The Scrap Heap of History

It is clear that human/cartoon interaction, whether planted in this century on our cell phones or in the last on movie screens, or even in Victorian paper books, is not a passing fancy. As a final note, I wonder how this fantasy relates to another late-nineteenth-century idea: modernism and its leisure-class desire for art to swallow life.

“One is tempted to extrapolate from this early interest in the relationship between word and image a later embrace of imagism, or what Ezra Pound would deride as ‘Amygism,’” writes one historian of modernism about modern poet Amy Lowell’s childhood scrapbook, which included both poems and comics. Other modern poets to keep scrapbooks include Edna St. Vincent Millay, H.D., Marianne Moore, e.e. cummings, and Hart Crane. (Before scrapbooking became feminized, it was considered an intelligent pastime by the upper and middle classes who wished to collect clippings from essays and news in their “extract books.”) An article in The Henry James Review has also compared Henry James’s literature to a paper dollhouse, explaining, “James’s late diction and the paper doll house both share what we now think of as a modernist vision of the self as an arranged collection of images . . . They develop through a collage aesthetic that yokes composition and theatricality, arranging found elements into a stage-set display.”

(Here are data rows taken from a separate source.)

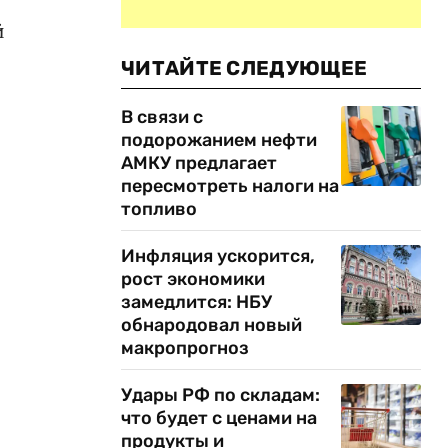
й
ЧИТАЙТЕ СЛЕДУЮЩЕЕ
В связи с
подорожанием нефти
АМКУ предлагает
пересмотреть налоги на
топливо
Инфляция ускорится,
рост экономики
замедлится: НБУ
обнародовал новый
макропрогноз
Удары РФ по складам:
что будет с ценами на
продукты и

Social network sites like Facebook have clear genealogy in the nineteenth century’s friendship book, a type of scrapbook that aggregated inscriptions, illustrations, and signatures from friends and which were circulated among social groups. In broader strokes, scrapbooks also predicted social media for their value “not so much to serve the memory as to enact rituals of consumption and the hoarding of treasure”—a media-rich poor man’s cabinet of curiosities. Both scrapbooks and social media evolved with the growth of news media and publishing industries. Scrapbookers used periodicals and catalogues as sources of text and imagery, or even simply as paper stock for cutouts. As with social media, corporations began to pitch their advertisements for inclusion in scrapbooks by printing chromo-lithograph cards of their brand names along with more ornate illustrations to entice consumers to paste their ads into their scrapbooks in the equivalent of today’s native advertising.

“Be one of the people on whom nothing is lost,” advised James in his essay on literary realism, “The Art of Fiction.” It is this modernist impulse to collect and merge the frame of reality with that of art that fueled animation and now defines social media’s augmented reality. In other words, Zuck’s vision for the future is centuries old.